Skip to content

Unifying BuddyGenAI Versions

Background

One of the intentions behind BuddyGenAI was to have an application that could introduce people to using AI which they have control and ownership of. I'm often impressed by the kinds of models that I can run on my PC at home + I appreciate interfaces which are purpose-built but still manage to be versatile, so a pillar of my direction with this app has been to support using it in various ways. I'd rather the app meet the user where they are rather than the user needing to meet the app.

For the first iteration, I used embedded software (llama.cpp and others) with an Electron wrapper, which means that you need to run the app and the AI on a single machine. Sometime after that, my setup changed and I wanted to be able to access the app from my laptop, so I threw together a single-page web app (accessible at https://app.buddygenai.com/).

As of more recently, my desire is to be able to install BuddyGenAI as a standalone server on my desktop and connect it to AI API(s) running on the same machine. Essentially, I want to use BGAI as my own self-hosted AI frontend.

The Problem(s)

There are a number of differences and issues between these to-be 3 "form factors" of the app.

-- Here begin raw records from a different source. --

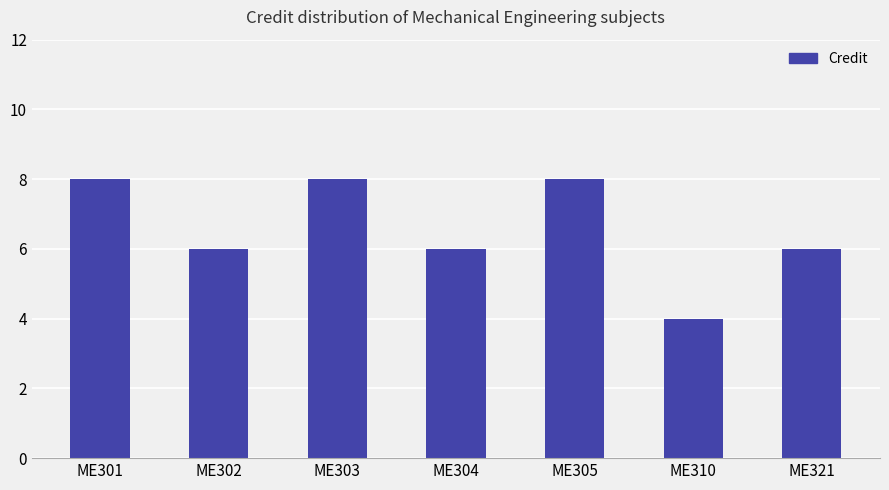

Reading right to left, list all the values displayed in this chart.

ME321=6	ME310=4	ME305=8	ME304=6	ME303=8	ME302=6	ME301=8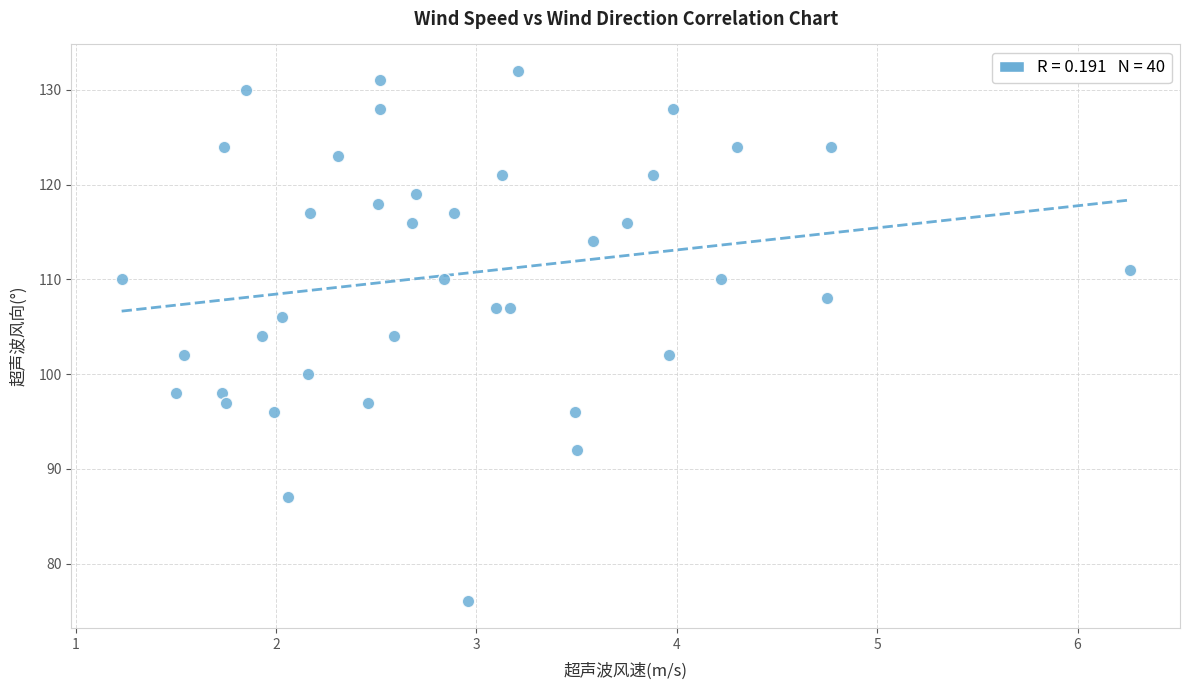

What is the range of Y values (max minus min)?

56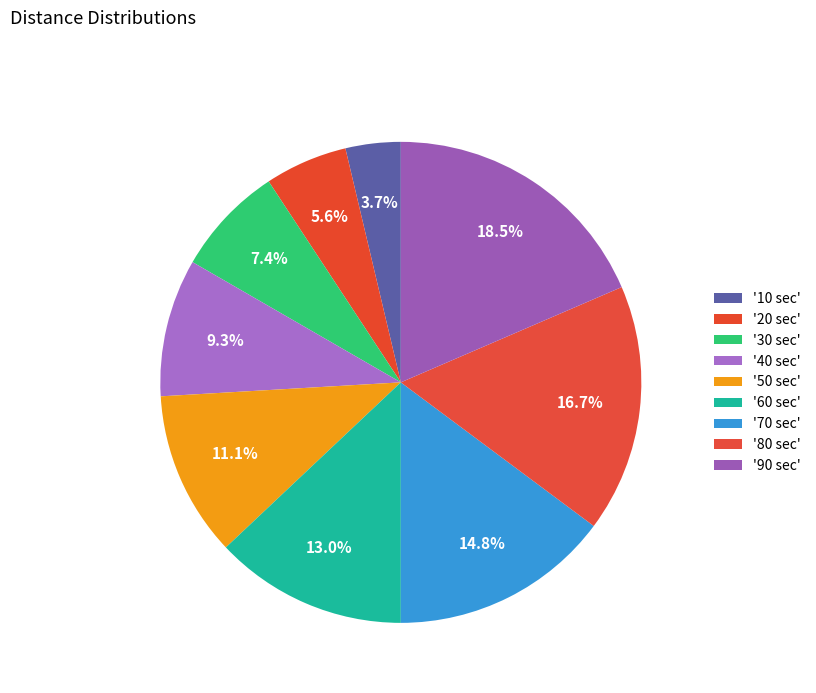

Is there any slice that represents more than half of the pie?

No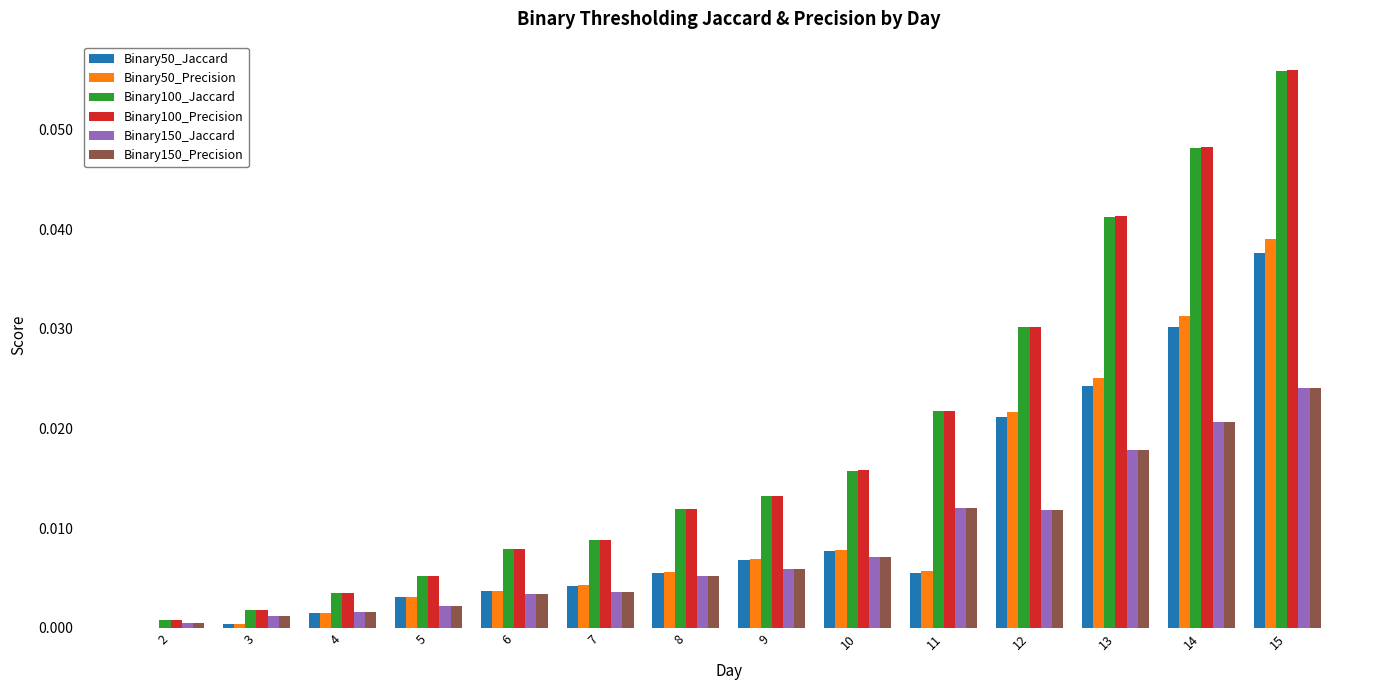

At which category is the sum across all series the highest?

15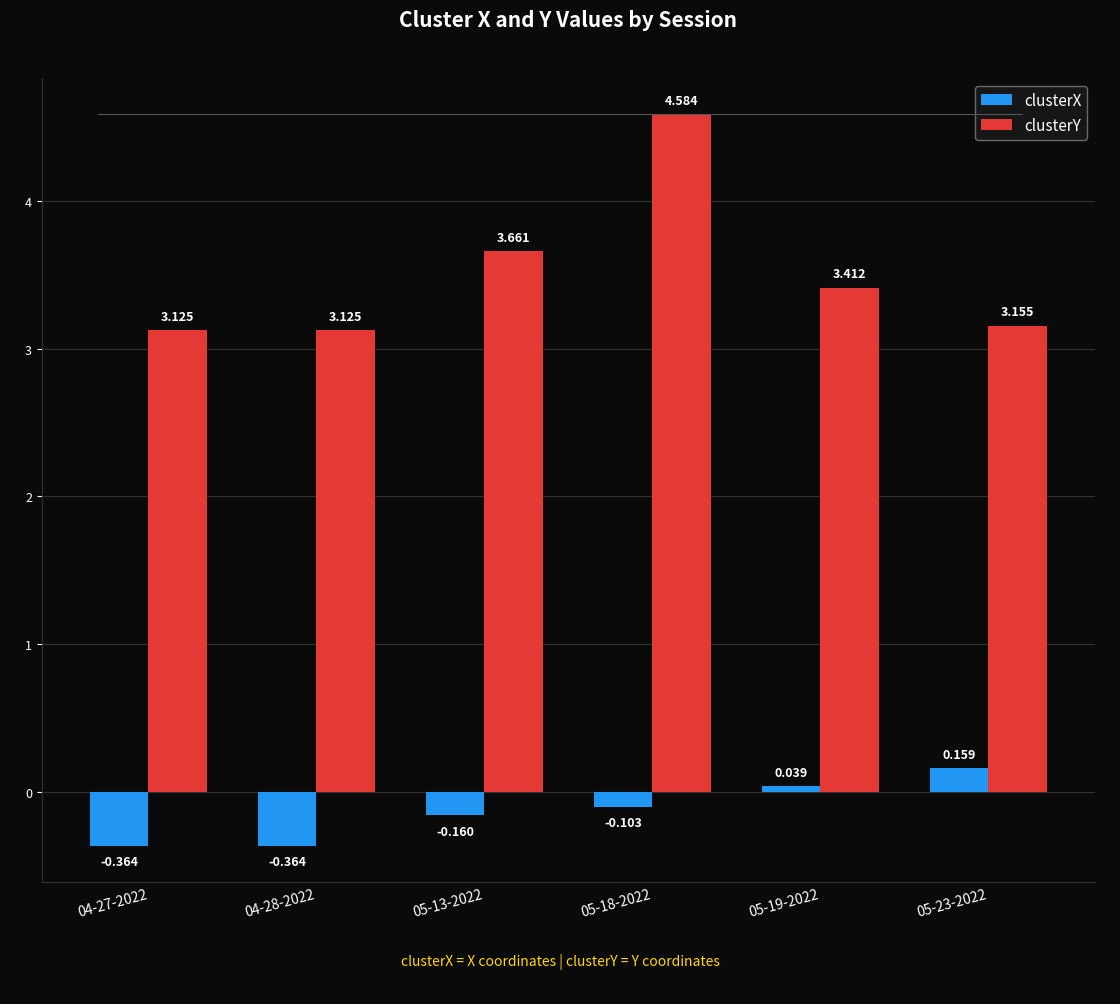

Which series has the largest total across all categories?

clusterY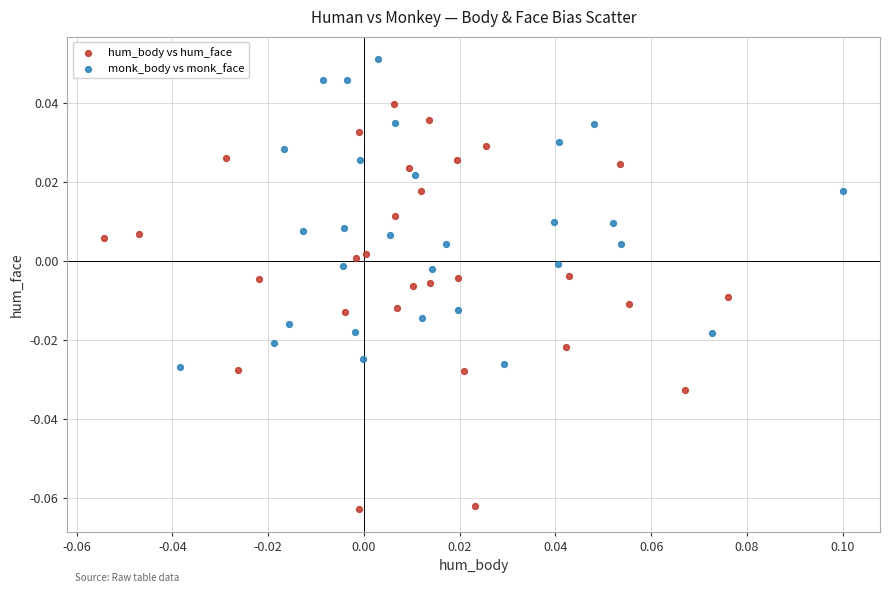

Which series contains the highest Y value?

monk_body vs monk_face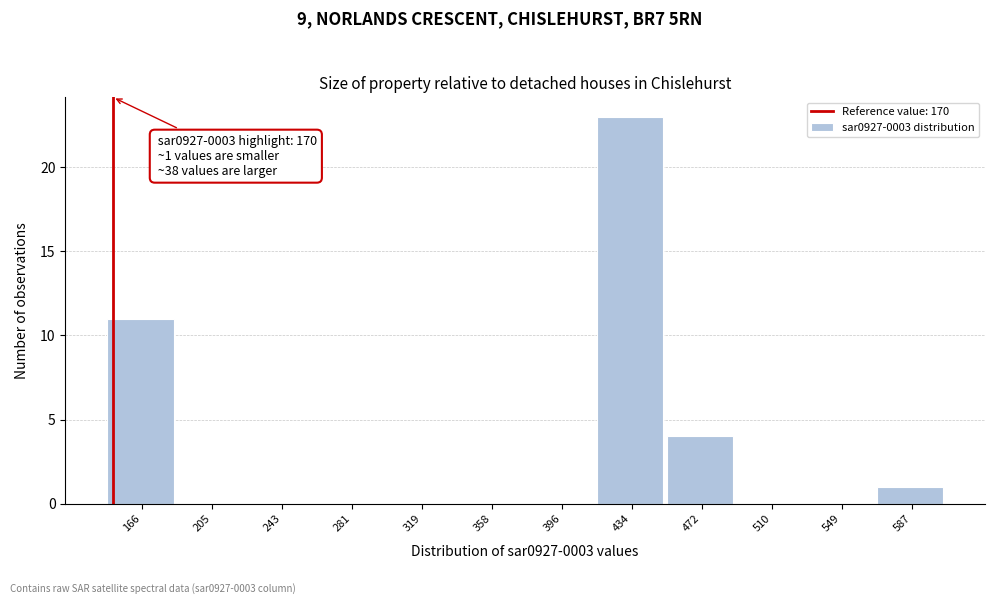

Reading left to right, transcribe all the data shown in this chart.

166=11	205=0	243=0	281=0	319=0	358=0	396=0	434=23	472=4	510=0	549=0	587=1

  • I think the use cases are different even.
    • Electron: Everything besides the models is self-contained. You'll use the app from (e.g.) your gaming PC and nowhere else.
    • SPA: You don't have a gaming or otherwise powerful PC or don't want to use it, so you just use the hosted web app and hook it up to a service or a local API.
    • Server (new/to-do): You have a powerful PC to run AI on, but you want to access the same instance from other machines (ideally on the same LAN).
  • We use different DBs for the different versions & access them differently.
    • Electron version uses an SQLite DB, with the schema is stored in /migrations/, and SQL statements are actually constructed on the client/renderer and sent along with parameters to the main process to run.
      • I did the SQL statements this way to keep as much logic as I could within /src/. Though I know that needs to be re-worked, it made converting to an SPA / using Dexie easier.
    • The SPA uses Dexie, with the schema found at /src/lib/db/schema.ts.
    • More info here - Database Info
  • Calling the AI / Running inference isn't the same.
    • SPA has to make HTTP calls to an API (ignoring projects using WASM/WebGPU).
    • Both Electron and Server versions could use APIs or local inference by calling binaries directly.
    • Separate but related note: This would be a QoL thing, but it would be nice to allow pointing the (Electron and Server) app to your own binaries, so that you can supply your own e.g. llama-server.
    • There are UI differences depending on how much we an control the AI that we're using.
      • KoboldCpp now has hot-swappable models via switching configs, so we can add support for that. Still, I think we'd want alternate components for different AI providers.
  • There's also much messiness around the AppSettings.ts file(s). It's meant to be an interface to access the DB-persisted settings that you can access via the UI.
    • At some point I noticed buggy behavior surrounding boolean and number values being cast unexpectedly when pulling from the DB. I wasn't able to pinpoint the issue and now there are several places with extra checks and conditional operations to guard against this. SQLite only supports storing booleans as 0 or 1, which I don't think helps the situation.
    • As mentioned in Database Info, I think I want to use Dexie for all the app's versions, which should fix these issues.
  • Finally, a point that I would explicitly mention is that overall, the app isn't well-designed to handle conditional features (e.g. if you don't hook up image generation, it still presents the option to generate a profile image when creating a Buddy). This would apply to using KoboldCpp with the SPA but also the Electron version since the user still needs to provide a model.

Future

Eventually I want to explore having the electron version be its own repo, just for the electron-specific parts.

I'm recently thinking of having a separate repo for the electron / tauri version, providing just the wrapper while using the main repo to pull in the app's code.